─── Listed entries

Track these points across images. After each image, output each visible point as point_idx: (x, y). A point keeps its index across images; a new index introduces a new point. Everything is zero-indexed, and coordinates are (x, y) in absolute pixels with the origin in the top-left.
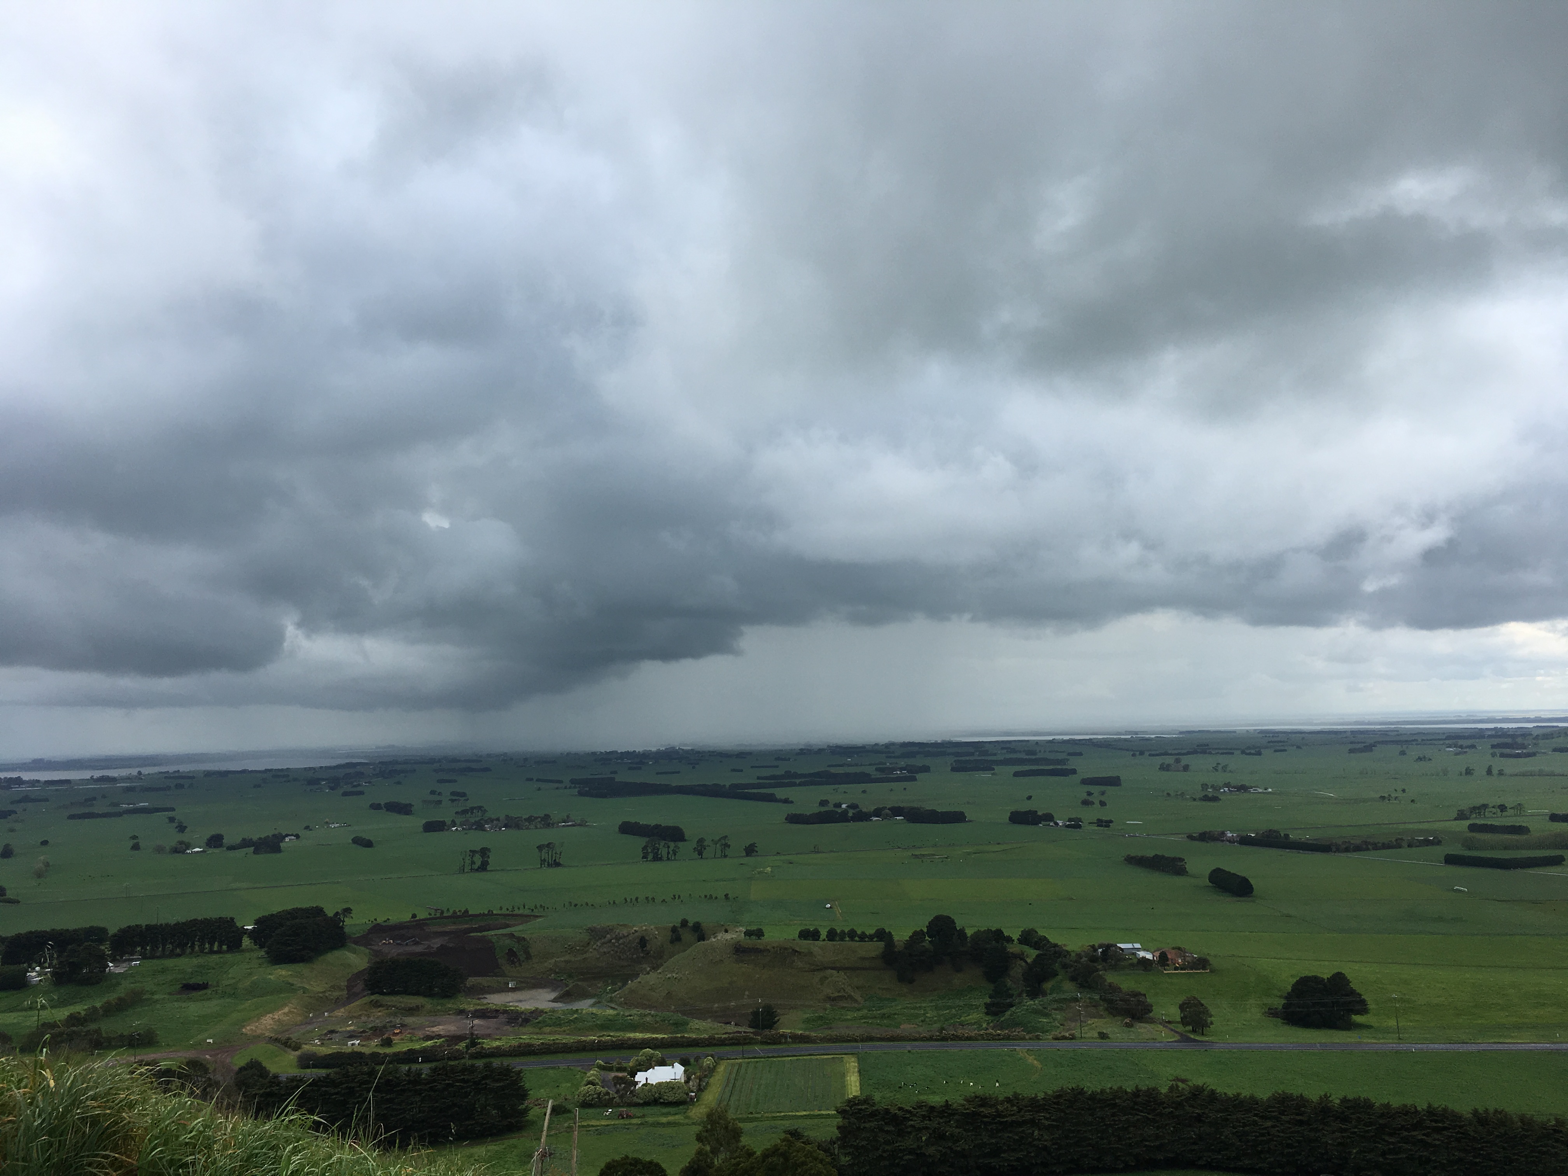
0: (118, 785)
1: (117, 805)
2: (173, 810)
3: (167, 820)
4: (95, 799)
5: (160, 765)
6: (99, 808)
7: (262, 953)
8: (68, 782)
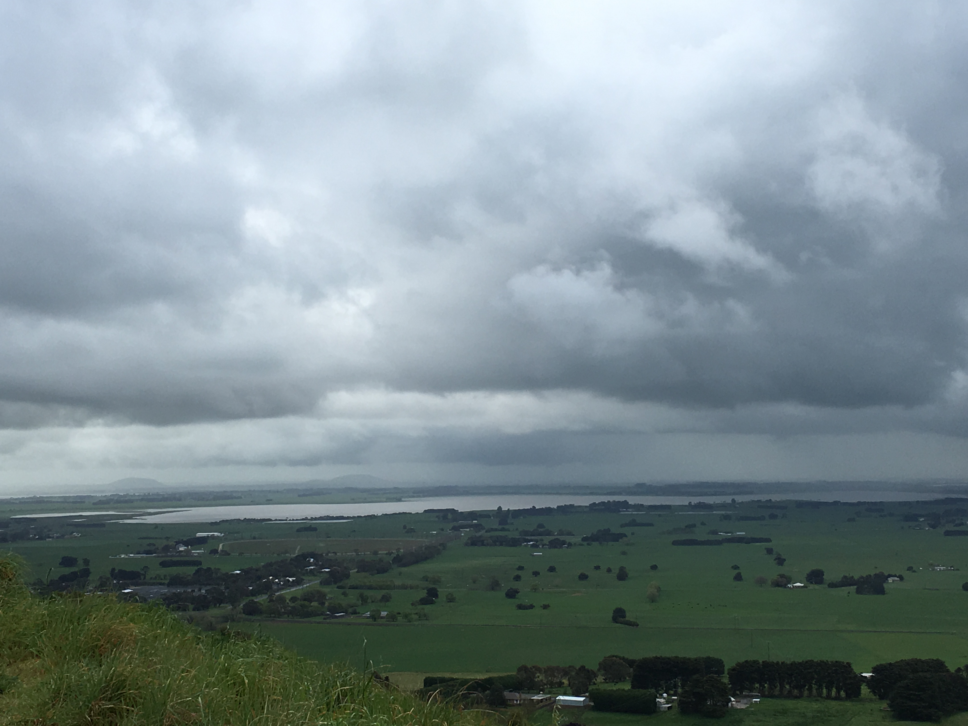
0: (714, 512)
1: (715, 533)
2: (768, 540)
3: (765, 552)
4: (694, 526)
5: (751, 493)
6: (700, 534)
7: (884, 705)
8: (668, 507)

──────

* **What to produce**
All of the records above are to be copied exactly, minus the pictures.

* **Answer for the task**
Track these points across images. After each image, output each visible point as point_idx: (x, y). A point keeps its index across images; a new index introduces a new point. Everything is zero-indexed, and coordinates are (x, y) in absolute pixels with the origin in the top-left.
0: (118, 785)
1: (117, 805)
2: (173, 810)
3: (167, 820)
4: (95, 799)
5: (160, 765)
6: (99, 808)
7: (262, 953)
8: (68, 782)
0: (714, 512)
1: (715, 533)
2: (768, 540)
3: (765, 552)
4: (694, 526)
5: (751, 493)
6: (700, 534)
7: (884, 705)
8: (668, 507)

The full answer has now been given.